Search code examples
wekatext-miningapriori

Apriori in WEKA


I'm new to all these Data mining, WEKA Tool etc.,

In my academic project I have to deal with bug reports. I have them in my SQL Server. I took the Bug summary attribute and applied tokenization,stop words removal and stemming techniques.

All the stemmed words in the summary are stored in database ; separated. Now I have to apply Frequent pattern mining algorithm and find out frequent item sets by using WEKA tool. I have my arff file like this.

@relation ItemSets

@attribute bugid integer
@attribute summary string

@data
755113,enhanc;keep;log;recommend;share
759414,access;review;social
763806,allow;intrus;less;provid;shrunken;sidebar;social;specifi
767221,datacloneerror;deeper;dig;framework;jsm
771353,document;integr;provid;secur;social
785540,avail;determin;featur;method;provid;social;whether
785591,chat;dock;horizont;nest;overlap;scrollbar
787767,abus;api;implement;perform;runtim;warn;worker

After opening it in Weka, under the Associate tab of WEKA Explorer I'm unable to start the process(Start button is disabled) with Apriori selected.

Now please suggest me how to find frequent itemsets on the summary attribute using WEKA. I.m in need of serious help. Help will be appreciated. Thanks in advance!


Solution

  • The reason why Apriori is not available using your file in Weka is that Apriori only allows nominal attribute values. What sort of rules are you trying to find? Could you give an example of rules you want to obtain?

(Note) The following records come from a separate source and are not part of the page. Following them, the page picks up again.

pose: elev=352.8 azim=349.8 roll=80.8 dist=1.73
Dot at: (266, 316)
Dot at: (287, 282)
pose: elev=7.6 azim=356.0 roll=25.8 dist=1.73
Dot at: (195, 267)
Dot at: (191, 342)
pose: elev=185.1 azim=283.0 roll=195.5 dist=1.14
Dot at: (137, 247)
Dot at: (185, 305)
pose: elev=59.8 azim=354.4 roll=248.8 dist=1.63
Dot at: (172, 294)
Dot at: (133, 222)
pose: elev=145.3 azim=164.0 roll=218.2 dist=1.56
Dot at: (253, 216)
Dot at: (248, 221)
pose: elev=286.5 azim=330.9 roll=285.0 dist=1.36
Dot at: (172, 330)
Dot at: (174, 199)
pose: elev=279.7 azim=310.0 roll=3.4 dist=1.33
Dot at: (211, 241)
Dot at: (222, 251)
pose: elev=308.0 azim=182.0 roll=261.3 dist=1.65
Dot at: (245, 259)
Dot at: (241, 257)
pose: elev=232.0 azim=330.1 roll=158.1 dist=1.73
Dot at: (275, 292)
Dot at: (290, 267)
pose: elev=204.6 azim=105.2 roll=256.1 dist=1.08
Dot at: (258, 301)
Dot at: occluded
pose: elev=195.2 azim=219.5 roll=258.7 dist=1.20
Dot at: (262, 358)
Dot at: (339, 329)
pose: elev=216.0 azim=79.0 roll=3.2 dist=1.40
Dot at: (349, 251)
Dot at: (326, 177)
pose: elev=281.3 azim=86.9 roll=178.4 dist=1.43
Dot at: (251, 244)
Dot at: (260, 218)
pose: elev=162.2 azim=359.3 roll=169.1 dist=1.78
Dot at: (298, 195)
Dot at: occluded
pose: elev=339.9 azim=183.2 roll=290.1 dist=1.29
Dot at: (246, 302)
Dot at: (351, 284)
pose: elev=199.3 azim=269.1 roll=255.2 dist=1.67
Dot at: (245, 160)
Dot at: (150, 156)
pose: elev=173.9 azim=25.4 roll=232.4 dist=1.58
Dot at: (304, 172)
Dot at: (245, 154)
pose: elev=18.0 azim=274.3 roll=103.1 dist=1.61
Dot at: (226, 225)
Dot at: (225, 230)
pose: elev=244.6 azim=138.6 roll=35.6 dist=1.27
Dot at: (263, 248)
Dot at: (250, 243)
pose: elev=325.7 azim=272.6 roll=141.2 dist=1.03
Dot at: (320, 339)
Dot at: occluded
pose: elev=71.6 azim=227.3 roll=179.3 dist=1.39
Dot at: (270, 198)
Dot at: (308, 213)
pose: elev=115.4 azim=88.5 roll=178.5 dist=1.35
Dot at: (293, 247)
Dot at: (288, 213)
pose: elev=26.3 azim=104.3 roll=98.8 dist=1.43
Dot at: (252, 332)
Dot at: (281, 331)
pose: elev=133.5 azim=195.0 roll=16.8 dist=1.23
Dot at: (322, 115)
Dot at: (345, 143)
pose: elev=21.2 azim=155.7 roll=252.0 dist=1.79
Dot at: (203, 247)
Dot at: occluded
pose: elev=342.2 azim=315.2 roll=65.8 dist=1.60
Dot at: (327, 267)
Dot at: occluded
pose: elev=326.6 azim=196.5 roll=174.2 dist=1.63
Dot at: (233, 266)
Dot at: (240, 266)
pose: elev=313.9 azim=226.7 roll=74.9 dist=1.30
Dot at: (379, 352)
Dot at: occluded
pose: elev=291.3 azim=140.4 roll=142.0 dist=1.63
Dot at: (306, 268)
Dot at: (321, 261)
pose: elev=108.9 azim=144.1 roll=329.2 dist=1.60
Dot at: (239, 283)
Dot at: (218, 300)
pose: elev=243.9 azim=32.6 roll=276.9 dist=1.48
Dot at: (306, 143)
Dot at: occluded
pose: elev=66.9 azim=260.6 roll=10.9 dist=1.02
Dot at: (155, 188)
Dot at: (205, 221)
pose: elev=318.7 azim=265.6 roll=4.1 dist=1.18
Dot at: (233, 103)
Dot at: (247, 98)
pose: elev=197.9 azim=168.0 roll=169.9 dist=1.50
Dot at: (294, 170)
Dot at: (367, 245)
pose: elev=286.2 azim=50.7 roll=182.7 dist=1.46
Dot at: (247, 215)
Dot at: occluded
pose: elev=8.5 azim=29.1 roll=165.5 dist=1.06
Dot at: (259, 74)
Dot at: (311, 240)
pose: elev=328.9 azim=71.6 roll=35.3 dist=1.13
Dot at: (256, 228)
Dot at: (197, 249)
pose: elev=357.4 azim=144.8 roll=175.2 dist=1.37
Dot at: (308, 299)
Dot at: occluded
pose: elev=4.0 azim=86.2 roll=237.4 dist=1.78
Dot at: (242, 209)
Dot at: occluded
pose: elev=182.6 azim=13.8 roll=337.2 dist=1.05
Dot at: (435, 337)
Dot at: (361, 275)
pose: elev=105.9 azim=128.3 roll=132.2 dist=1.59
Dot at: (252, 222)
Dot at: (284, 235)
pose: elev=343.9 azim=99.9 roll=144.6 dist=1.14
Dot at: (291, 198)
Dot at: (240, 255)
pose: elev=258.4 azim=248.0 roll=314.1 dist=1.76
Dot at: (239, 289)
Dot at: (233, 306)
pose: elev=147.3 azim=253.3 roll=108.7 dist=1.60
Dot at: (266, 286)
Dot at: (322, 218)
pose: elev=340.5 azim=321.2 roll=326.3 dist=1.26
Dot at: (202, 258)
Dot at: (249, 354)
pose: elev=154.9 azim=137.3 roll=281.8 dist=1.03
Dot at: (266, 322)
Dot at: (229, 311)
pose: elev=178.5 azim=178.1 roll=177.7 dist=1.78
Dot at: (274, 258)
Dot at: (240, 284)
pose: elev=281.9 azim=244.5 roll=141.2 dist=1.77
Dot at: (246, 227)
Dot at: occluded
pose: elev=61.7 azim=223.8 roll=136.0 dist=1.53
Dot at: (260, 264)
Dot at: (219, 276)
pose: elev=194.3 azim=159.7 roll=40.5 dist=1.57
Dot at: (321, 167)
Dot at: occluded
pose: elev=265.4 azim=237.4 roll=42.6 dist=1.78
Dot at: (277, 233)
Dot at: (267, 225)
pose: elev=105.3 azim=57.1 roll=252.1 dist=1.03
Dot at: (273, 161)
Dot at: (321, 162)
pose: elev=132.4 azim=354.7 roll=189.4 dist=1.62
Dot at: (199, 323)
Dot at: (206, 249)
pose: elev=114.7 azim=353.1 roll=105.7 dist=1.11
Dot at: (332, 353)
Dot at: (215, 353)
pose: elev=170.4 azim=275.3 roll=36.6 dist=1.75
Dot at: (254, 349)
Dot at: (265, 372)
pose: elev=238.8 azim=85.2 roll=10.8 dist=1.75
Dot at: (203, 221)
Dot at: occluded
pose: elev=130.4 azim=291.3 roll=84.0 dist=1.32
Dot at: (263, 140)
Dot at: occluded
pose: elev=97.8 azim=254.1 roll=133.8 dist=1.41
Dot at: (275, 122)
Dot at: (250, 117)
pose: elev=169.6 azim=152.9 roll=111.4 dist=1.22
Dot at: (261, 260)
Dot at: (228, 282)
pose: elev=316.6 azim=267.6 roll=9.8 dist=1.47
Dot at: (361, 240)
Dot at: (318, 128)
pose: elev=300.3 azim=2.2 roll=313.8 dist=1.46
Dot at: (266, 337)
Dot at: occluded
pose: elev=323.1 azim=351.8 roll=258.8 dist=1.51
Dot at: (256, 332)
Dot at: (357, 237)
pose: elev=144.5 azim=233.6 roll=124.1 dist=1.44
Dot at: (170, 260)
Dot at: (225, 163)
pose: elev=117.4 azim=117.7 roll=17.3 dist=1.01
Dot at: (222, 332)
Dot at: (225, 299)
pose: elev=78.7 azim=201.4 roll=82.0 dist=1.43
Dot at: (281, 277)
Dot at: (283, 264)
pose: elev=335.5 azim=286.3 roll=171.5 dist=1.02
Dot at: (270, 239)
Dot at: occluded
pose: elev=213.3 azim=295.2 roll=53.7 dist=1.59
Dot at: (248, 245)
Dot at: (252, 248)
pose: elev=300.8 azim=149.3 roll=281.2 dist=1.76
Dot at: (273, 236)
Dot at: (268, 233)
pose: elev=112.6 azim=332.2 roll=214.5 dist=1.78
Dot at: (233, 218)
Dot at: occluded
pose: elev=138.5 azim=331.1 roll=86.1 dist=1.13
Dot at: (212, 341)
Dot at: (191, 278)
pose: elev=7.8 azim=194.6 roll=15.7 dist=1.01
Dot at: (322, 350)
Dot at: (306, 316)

    values_you_want_to_be_the_antecedent_part_of_your_rule ==> values_you_want_to_be_the_consequent_part_of_your_rule
    

    Changing your attributes to nominal like this

    @relation ItemSets
    
    @attribute bugid {755113, 759414, 763806}
    @attribute summary {'enhanc;keep;log;recommend;share', 'access;review;social', 'allow;intrus;less;provid;shrunken;sidebar;social;specifi'}
    
    @data
    755113,'enhanc;keep;log;recommend;share'
    759414,'access;review;social'
    763806,'allow;intrus;less;provid;shrunken;sidebar;social;specifi'
    

    will only give you rules like

    bugid=755113 1 ==> summary=enhanc;keep;log;recommend;share 1    <conf:(1)> lift:(3) lev:(0.22)
    

    If you're looking for frequent itemsets among the summary words, the bugid is irrelevant and you can remove it from your file. Apriori is used to obtain association rules e.g. enhanc, keep gives log with support X and confidence Y. To find frequent itemsets, you need to restructure your data so that each summary word is an attribute with values true/false or true/missing, see this question.

    Try the following file in Weka. Select Associate, choose Apriori, double-click on the white input field next to the Choose button. There, set outputItemSets to true. In the console output, you will see all frequent itemsets and all obatined rules with sufficient support.

    @relation ItemSets
    
    @attribute enhanc {true}
    @attribute keep {true}
    @attribute log {true}
    @attribute recommend {true}
    @attribute share {true}
    @attribute access {true}
    @attribute review {true}
    @attribute social {true}
    @attribute allow {true}
    @attribute intrus {true}
    @attribute less {true}
    @attribute provid {true}
    @attribute shrunken {true}
    @attribute sidebar {true}
    @attribute specifi {true}
    
    
    @data
    true,true,true,true,true,?,?,?,?,?,?,?,?,?,?
    ?,?,?,?,?,true,true,true,?,?,?,?,?,?,?
    ?,?,?,?,?,?,?,true,true,true,true,true,true,true,true
    

    The questionmarks ? represent a missing value.